# Clarion CX201 fitment questions / '03 Jetta MKIV



## emspilot (Dec 7, 2006)

I'm looking at putting the Clarion CX201 in my '03 Jetta. I currently have the Double DIN monsoon system.

http://www.crutchfield.com/p_020CX201/Clarion-CX201.html?showAll=N&tp=5684&avf=N

Crutchfield's system says it will not fit the Jetta, and the Rep said it's because they don't have an install kit.

Anyone done this or seen it in a MKIV Jetta? I don't want to take a saw to anything or have to cut and crimp the plastic or dash opening. 

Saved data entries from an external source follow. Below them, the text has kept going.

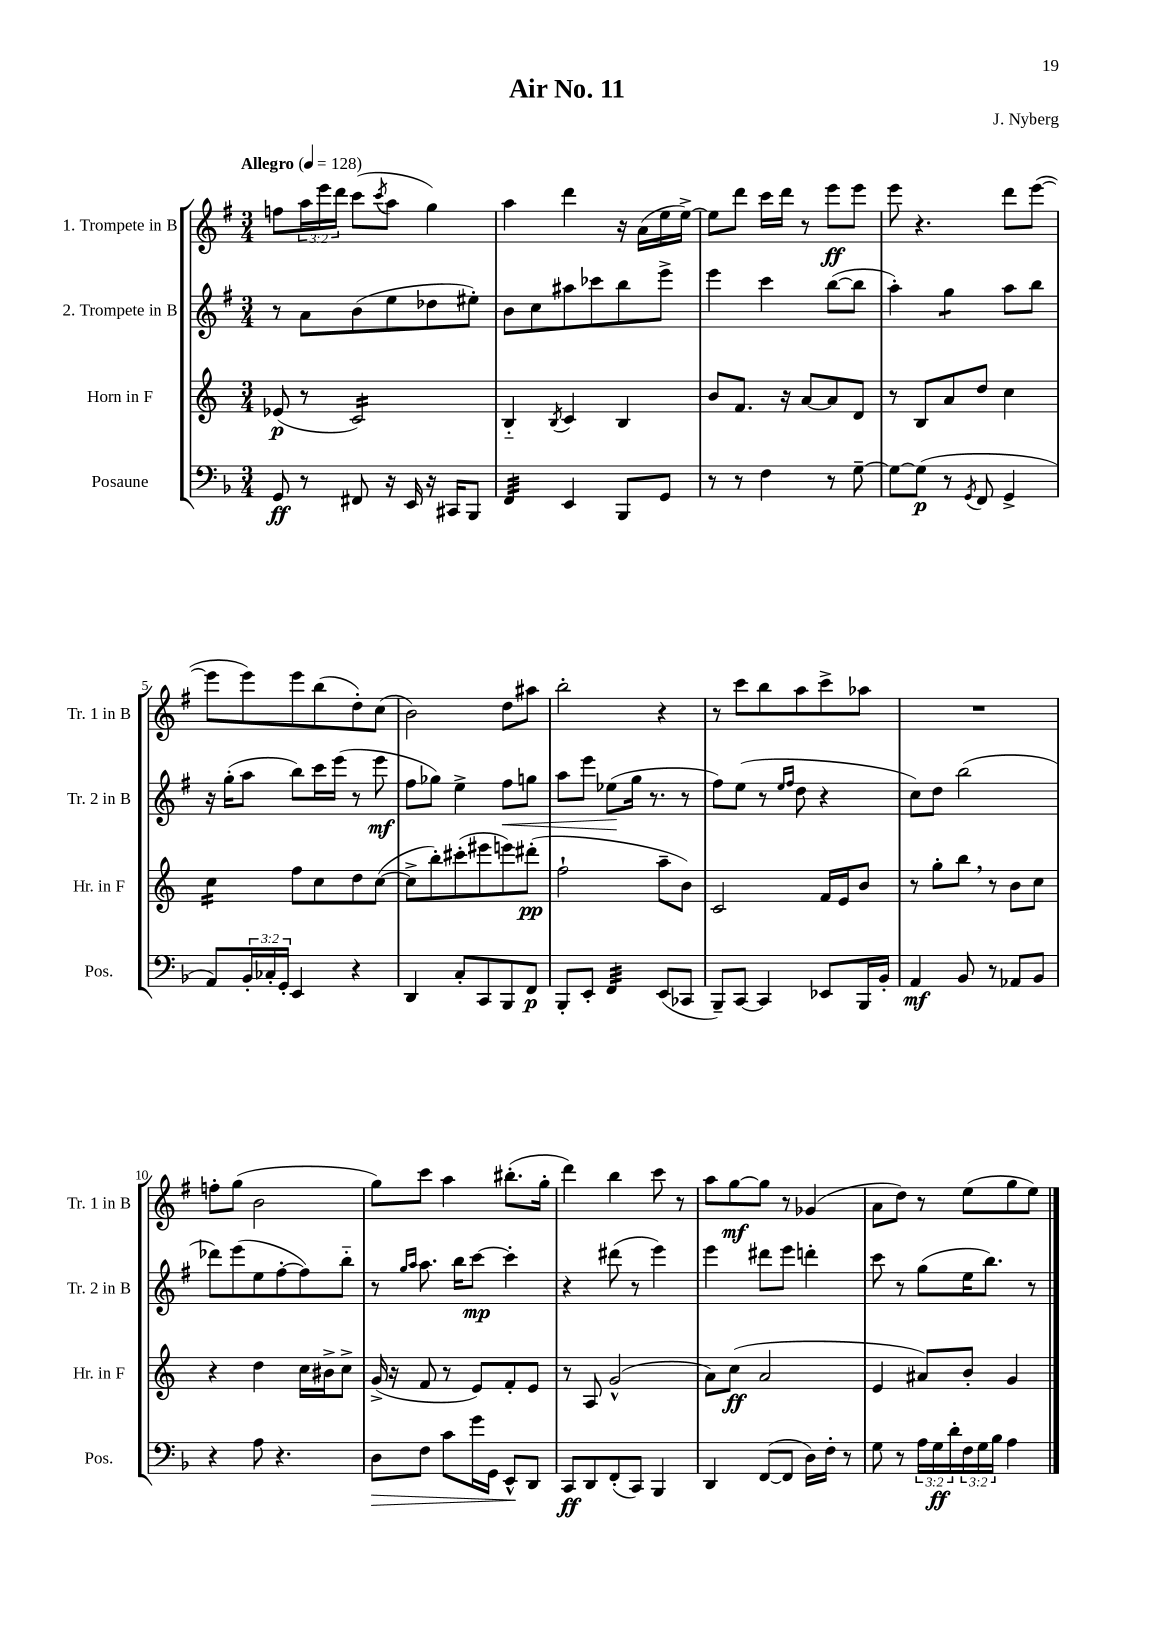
\header { title = "Air No. 11" composer = "J. Nyberg" }
<<
\new StaffGroup <<
\new Staff = "s0" \with { instrumentName = "1. Trompete in B" shortInstrumentName = "Tr. 1 in B" } {
    \clef treble \key g \major \numericTimeSignature \time 3/4 \override Staff.TupletNumber.text = #tuplet-number::calc-fraction-text \tempo "Allegro" 4 = 128
    f''8 \tuplet 3/2 { a''16 e'''16 d'''16 } c'''8( \acciaccatura { c'''8 } a''8 g''4) |
    a''4 d'''4 r16 a'16( e''16 e''16~->) |
    e''8 d'''8 c'''16 d'''16 r8 e'''8\ff e'''8 |
    e'''8 r4. d'''8 e'''8~( |
    e'''8 e'''8) e'''8 b''8( d''8-.) c''8( |
    b'2) d''8 ais''8 |
    b''2-. r4 |
    r8 c'''8 b''8 a''8 c'''8-> aes''8 |
    R2. |
    f''8-. g''8( b'2 |
    g''8) c'''8 a''4 bis''8.-.( g''16-. |
    d'''4) b''4 c'''8 r8 |
    a''8 g''8~\mf g''8 r8 ges'4( |
    a'8 d''8) r8 e''8( g''8 e''8) \bar "|." |
}
\new Staff = "s1" \with { instrumentName = "2. Trompete in B" shortInstrumentName = "Tr. 2 in B" } {
    \clef treble \key g \major \numericTimeSignature \time 3/4
    r8 a'8 b'8( e''8 des''8 eis''8-.) |
    b'8 c''8 ais''8 ces'''8 b''8 e'''8-> |
    e'''4 c'''4 b''8~( b''8 |
    a''4-.) g''4:8 a''8 b''8 |
    r16 g''16-.( a''8 b''8) c'''16 e'''16( r8 e'''8\mf |
    fis''8 ges''8) e''4-> fis''8\< g''8 |
    a''8 e'''8 ees''8\!( g''16 r8. r8 |
    fis''8) e''8( r8 \grace { e''16 fis''16 } d''8 r4 |
    c''8) d''8 b''2( |
    des'''8) e'''8( e''8 fis''8~-. fis''8) b''8-_ |
    r8 \grace { g''16 a''16 } a''8. b''16 c'''8~\mp c'''4-. |
    r4 dis'''8( r8 e'''4) |
    e'''4 dis'''8 e'''8 d'''4-. |
    c'''8 r8 g''8( e''16 b''8.) r8 \bar "|." |
}
\new Staff = "s2" \with { instrumentName = "Horn in F" shortInstrumentName = "Hr. in F" } {
    \clef treble \key c \major \numericTimeSignature \time 3/4
    ees'8\p( r8 c'2:16) |
    b4-_ \acciaccatura { b8 } c'4 b4 |
    b'8 f'8. r16 a'8~ a'8 d'8 |
    r8 b8 a'8 d''8 c''4 |
    c''4:16 f''8 c''8 d''8 c''8~( |
    c''8-> b''8-.) cis'''8-.( eis'''8 e'''8) dis'''8-.\pp( |
    f''2-! a''8-- b'8) |
    c'2 f'16 e'16 b'8 |
    r8 g''8-. b''8 \breathe r8 b'8 c''8 |
    r4 d''4 c''16 bis'16-> c''8-> |
    g'16->( r16 f'8 r8 e'8) f'8-. e'8 |
    r8 a8 g'2-^( |
    a'8) c''8\ff( a'2 |
    e'4 ais'8) b'8-. g'4 \bar "|." |
}
\new Staff = "s3" \with { instrumentName = "Posaune" shortInstrumentName = "Pos." } {
    \clef bass \key f \major \numericTimeSignature \time 3/4 \override Staff.TupletNumber.text = #tuplet-number::calc-fraction-text
    g,8\ff r8 fis,8 r16 e,16 r16 cis,16 bes,,8 |
    f,4:32 e,4 bes,,8 g,8 |
    r8 r8 f4 r8 g8~-- |
    g8~ g8\p( r8 \acciaccatura { g,8 } f,8 g,4-> |
    a,8) \tuplet 3/2 { bes,16-. ces16-. g,16-. } e,4 r4 |
    d,4 c8-. c,8 bes,,8 f,8\p |
    bes,,8-. e,8-. f,4:32 e,8( ces,8 |
    bes,,8--) c,8~ c,4 ees,8 bes,,16 bes,16-. |
    a,4\mf bes,8 r8 aes,8 bes,8 |
    r4 a8 r4. |
    d8\> f8 c'8 g'16 g,16 e,8-^\! d,8 |
    c,8\ff d,8 f,8-.( c,8) bes,,4 |
    d,4 f,8~( f,8 d16) f16-. r8 |
    g8 r8 \tuplet 3/2 { a16 g16\ff d'16-. } \tuplet 3/2 { f16 g16 bes16 } a4 \bar "|." |
}
>>
>>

Anyone know were an install kit can be found?


----------



## CanadaGTI (Jun 4, 2009)

it looks like a standard double din headunit therefore a kit that can be used is from metra part# 95-9012 not sure where the best place to get it would be tho


----------



## Jimal (Jul 31, 2003)

*Wow, search really is my friend*

I too have an '03 Jetta and I'm looking at the CX-201 head unit and the Metra 95-9012 bracket. I already have the Sirius SC-C1 satellite receiver and because I already have a crappy Sony head unit in the car I have the wiring harness to make it all work. I guess I know what I am doing now... 

Jimal


----------



## Jimal (Jul 31, 2003)

I ended up splurging and going with the CX501 instead of the CX201, which added features like Bluetooth that are really helpful for me using my Jetta as a long-range cruiser (I'm driving from Connecticut to Virginia and back at the end of the month). 










The stereo (or shall I say the wiring) is a tight fit. I currently have the cheap harness but at some point I'll get the more expensive CAN BUS interface. Apart from that it is brilliant. I really like it and my wife loves it. As you can see I haven't installed the satellite radio antenna. I have a Shark Fin that I'm going to install on the roof and I'm just waiting for it to be warm to take apart the headliner and run the wiring.

Jim


----------



## emspilot (Dec 7, 2006)

Nice job Jim.

What did you use for an install kit? (bracket, harness, etc.)? Where did you source it from?


----------



## Birdman (Jul 21, 2000)

Amazon has everything you need to do the installs at decent prices


----------



## Jimal (Jul 31, 2003)

Thanks. I got everything through amazon.com. I felt a little guilty not buying from Crutchfield, since I've never had a bad experience with them. The problem was Crutchfield says this won't work and the head unit was significantly cheaper from Amazon. I do need to sand the top edge of the mounting bracket so that the cup holder comes out right. Not a big deal since I installed a center console with cup holders last summer, but I feel better when everything works right.

Jim


----------



## JCousteau (Aug 1, 2008)

Jimal said:


> Thanks. I got everything through amazon.com. I felt a little guilty not buying from Crutchfield, since I've never had a bad experience with them. The problem was Crutchfield says this won't work and the head unit was significantly cheaper from Amazon. I do need to sand the top edge of the mounting bracket so that the cup holder comes out right. Not a big deal since I installed a center console with cup holders last summer, but I feel better when everything works right.
> 
> Jim


Hey man,

Can you PM me the exact items that you bought? I'm thinking of punting the Bose symphony unit on my A4 and installing the same unit you got instead. It seems to have all the features I need and the price is right.

Thanks!


----------



## Creamycaesar (Dec 17, 2009)

Where you able to hook the steering wheel controls up also?


----------